— Passage given —
* * * * *
The Bahamas Great Abaco Classic

Tournament information
- Location: Great Abaco, The Bahamas
- Established: 2017
- Course: The Abaco Club
- Par: 72
- Length: 7,153 yards (6,541 m)
- Tour: Korn Ferry Tour
- Format: Stroke play
- Prize fund: US$1,000,000
- Month played: January

Tournament record score
- Aggregate: 263 Sudarshan Yellamaraju (2025)
- To par: −25 as above

Current champion
- Ian Holt

Final champion
- The Abaco Club Location in the Bahamas

= The Bahamas Great Abaco Classic =

Golf tournament in the Bahamas

The Bahamas Great Abaco Classic is a golf tournament on the Korn Ferry Tour, played at the Abaco Club on Winding Bay in the Bahamas.

== History ==
It is one of two Korn Ferry Tour events in the Bahamas, along with The Bahamas Great Exuma Classic. Both events were first played in January 2017 starting on a Sunday and finishing on a Wednesday, rather than the standard Thursday–Sunday schedule. Due to the ongoing recovery efforts on the island from Hurricane Dorian, the 2020 edition was temporarily moved to Baha Mar in Nassau, and retained the Abaco Classic name in its title.
* * * * *
— Stored data —
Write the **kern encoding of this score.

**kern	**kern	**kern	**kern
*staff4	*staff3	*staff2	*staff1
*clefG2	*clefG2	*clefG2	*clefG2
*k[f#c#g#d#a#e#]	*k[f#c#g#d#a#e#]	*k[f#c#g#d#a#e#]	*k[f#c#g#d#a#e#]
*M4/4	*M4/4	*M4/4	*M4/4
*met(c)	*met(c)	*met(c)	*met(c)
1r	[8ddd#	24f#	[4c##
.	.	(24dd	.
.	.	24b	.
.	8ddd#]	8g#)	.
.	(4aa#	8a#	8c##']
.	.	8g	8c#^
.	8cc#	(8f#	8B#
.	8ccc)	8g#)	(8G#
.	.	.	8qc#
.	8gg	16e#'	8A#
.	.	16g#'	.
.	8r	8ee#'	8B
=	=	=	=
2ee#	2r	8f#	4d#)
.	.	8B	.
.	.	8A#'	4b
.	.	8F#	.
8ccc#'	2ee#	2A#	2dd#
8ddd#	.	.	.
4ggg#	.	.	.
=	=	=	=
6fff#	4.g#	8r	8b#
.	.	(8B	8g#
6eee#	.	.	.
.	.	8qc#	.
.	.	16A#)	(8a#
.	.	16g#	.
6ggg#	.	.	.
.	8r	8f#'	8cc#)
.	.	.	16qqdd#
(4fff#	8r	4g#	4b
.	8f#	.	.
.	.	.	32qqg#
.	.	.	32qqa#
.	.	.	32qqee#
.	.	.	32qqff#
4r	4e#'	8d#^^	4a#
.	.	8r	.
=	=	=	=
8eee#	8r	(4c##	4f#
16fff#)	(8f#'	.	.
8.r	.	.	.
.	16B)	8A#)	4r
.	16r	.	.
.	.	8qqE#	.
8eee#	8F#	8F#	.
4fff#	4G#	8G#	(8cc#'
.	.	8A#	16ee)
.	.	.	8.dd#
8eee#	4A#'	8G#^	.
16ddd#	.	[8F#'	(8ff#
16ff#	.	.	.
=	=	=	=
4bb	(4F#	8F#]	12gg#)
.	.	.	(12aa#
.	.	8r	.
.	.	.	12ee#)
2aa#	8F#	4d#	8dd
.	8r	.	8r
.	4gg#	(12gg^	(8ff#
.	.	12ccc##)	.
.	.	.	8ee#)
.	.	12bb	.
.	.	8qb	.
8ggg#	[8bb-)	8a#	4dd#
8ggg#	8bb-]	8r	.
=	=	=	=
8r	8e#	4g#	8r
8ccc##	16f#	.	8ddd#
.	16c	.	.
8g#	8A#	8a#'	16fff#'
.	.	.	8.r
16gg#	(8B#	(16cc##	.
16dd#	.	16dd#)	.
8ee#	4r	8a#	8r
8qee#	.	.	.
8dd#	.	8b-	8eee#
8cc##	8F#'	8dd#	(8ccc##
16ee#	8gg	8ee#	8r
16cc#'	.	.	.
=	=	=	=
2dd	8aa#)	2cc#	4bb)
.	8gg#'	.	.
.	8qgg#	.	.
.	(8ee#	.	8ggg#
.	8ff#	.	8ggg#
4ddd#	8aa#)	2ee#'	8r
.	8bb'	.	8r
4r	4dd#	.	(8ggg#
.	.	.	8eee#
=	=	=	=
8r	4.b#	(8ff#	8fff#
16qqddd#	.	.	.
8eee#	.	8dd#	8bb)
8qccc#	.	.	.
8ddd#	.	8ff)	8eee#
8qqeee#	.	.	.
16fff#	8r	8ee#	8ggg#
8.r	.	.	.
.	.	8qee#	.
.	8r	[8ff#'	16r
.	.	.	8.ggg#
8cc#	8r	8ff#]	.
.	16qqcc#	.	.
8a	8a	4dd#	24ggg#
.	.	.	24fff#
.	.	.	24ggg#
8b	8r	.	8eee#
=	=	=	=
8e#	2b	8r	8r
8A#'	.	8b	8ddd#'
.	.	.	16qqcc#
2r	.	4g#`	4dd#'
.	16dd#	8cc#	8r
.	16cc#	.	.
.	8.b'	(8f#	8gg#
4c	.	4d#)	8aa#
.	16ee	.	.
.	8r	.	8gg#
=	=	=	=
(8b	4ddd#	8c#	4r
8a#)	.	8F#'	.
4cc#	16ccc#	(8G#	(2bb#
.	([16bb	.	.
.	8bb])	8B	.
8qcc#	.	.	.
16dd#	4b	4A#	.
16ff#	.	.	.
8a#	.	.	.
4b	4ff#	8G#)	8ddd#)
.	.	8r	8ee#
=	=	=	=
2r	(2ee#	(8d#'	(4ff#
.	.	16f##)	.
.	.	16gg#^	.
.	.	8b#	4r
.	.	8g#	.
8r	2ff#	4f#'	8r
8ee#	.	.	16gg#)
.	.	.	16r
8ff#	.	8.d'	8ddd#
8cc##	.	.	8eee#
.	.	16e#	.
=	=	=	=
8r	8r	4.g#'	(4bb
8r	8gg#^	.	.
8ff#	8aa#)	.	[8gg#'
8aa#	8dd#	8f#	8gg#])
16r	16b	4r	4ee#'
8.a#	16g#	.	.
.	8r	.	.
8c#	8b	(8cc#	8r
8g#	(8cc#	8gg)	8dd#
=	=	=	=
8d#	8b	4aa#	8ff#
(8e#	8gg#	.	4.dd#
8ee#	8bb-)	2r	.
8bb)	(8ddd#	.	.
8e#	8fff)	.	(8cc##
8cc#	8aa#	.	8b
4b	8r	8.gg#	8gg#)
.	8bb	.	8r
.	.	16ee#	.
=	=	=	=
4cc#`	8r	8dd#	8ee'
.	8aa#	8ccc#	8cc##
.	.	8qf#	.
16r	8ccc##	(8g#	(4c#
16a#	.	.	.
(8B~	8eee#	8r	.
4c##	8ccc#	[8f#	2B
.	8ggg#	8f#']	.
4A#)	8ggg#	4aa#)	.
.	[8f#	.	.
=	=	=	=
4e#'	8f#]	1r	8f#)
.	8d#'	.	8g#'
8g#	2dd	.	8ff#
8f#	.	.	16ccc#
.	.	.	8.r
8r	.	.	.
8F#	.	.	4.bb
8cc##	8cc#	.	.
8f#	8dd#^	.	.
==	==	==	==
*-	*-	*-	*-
* * * * *
— Things to do —
#1 Please set down the tournament page word for word from "Current champion" to "in its title.".
#2 Locate each line of the records that contains the string "kern" and copy those lines out in full.

— Solved problems —
#1
Current champion
- Ian Holt

Final champion
- The Abaco Club Location in the Bahamas

= The Bahamas Great Abaco Classic =

Golf tournament in the Bahamas

The Bahamas Great Abaco Classic is a golf tournament on the Korn Ferry Tour, played at the Abaco Club on Winding Bay in the Bahamas.

== History ==
It is one of two Korn Ferry Tour events in the Bahamas, along with The Bahamas Great Exuma Classic. Both events were first played in January 2017 starting on a Sunday and finishing on a Wednesday, rather than the standard Thursday–Sunday schedule. Due to the ongoing recovery efforts on the island from Hurricane Dorian, the 2020 edition was temporarily moved to Baha Mar in Nassau, and retained the Abaco Classic name in its title.

#2
Write the **kern encoding of this score.
**kern	**kern	**kern	**kern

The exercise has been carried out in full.